The failure of strategy has led to an era of fiscal, institutional, and legitimacy crisis with major moral tensions.

Five years after the financial crisis hit, almost destroying the UK banking system, we continue to try to understand the factors that contributed to the disaster. This was a disaster that, as the world knows, overwhelmed the Royal Bank of Scotland and HBOS to the extent that UK taxpayers are still majority owners of these banks (HBOS having been taken over by Lloyds).

The UK public may well be puzzled as to how the disaster happened and who, apart from the publically scapegoated and dishonoured ‘Sir’ Fred Goodwin, is responsible for its occurrence. 

This month (April 2013) has seen the Parliamentary Commission on Banking Standards produce a report in a bid to continue to try and unravel what happened when private loss was made a public debt, and we slipped into a recession. 

The Commission has been set up to consider and report on:
• professional standards and culture of the UK banking sector, taking account of regulatory and competition investigations into the LIBOR rate-setting process
• lessons to be learned about corporate governance, transparency and conflicts of interest, and their implications for regulation and Government policy
The report on HBOS is refreshingly willing to name names, and allocate blame to the leaders of HBOS at the time of the crash, naming in particular Sir James Crosby, Andy Hornby, and Lord Stephenson.
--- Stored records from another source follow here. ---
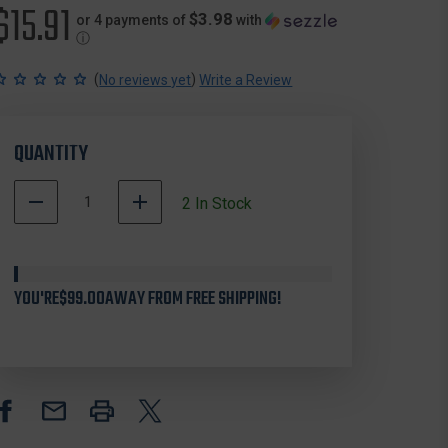
$15.91
$3.98
or 4 payments of
with
ⓘ
(
)
No reviews yet
Write a Review
QUANTITY
DECREASE
INCREASE
2
In Stock
QUANTITY
QUANTITY
OF
OF
CVA
CVA
AC1722
AC1722
YOU'RE
PARAMOUNT
$99.00
AWAY FROM FREE SHIPPING!
PARAMOUNT
ELR
ELR
LOADING
LOADING
TIP,
TIP,
BRASS
BRASS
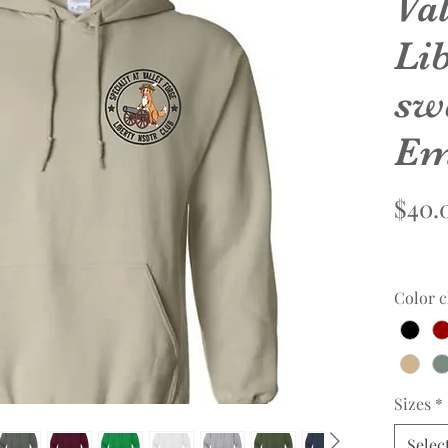
Va
Li
sw
Em
$40.
Color c
Sizes
*
Selec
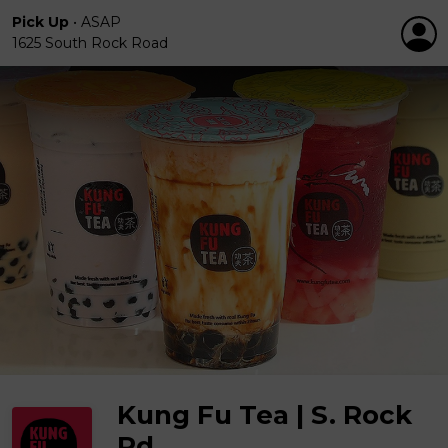
Pick Up
•
ASAP
1625 South Rock Road
Kung Fu Tea | S. Rock
Rd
The (formerly) highly paid senior bankers quoted in the report continue to claim that the crisis was a sort of unforeseeable natural disaster (‘tsunami’ is a term used on a number of occasions). This report and the written and oral testimony collected by The Commission provides invaluable evidence of individual, group, and institutional dysfunction.

In particular, the main issues that emerge from the report are (1) that HBOS was doomed irrespective of the financial crisis; (2) the bank’s ‘retail culture’ played a role in perverting the aims of the bank as a customer service organisation, (3) that the HBOS board lacked banking, rather than retail, experience, and was (4)  unwilling or unable to address issues of existential risk that were undermining the bank, even when brought to the board’s attention by a whistleblower.

The report raises questions for practising managers and for business school academics concerning how managers can manage large and complex organisations.

Hopefully this report will contribute to another lesson: how we teach future business leaders to sufficiently analyse corporate issues with responsibility and ethical practice. 

Dr Ron Kerr,  lecturer in Organisation Studies at Newcastle University Business School.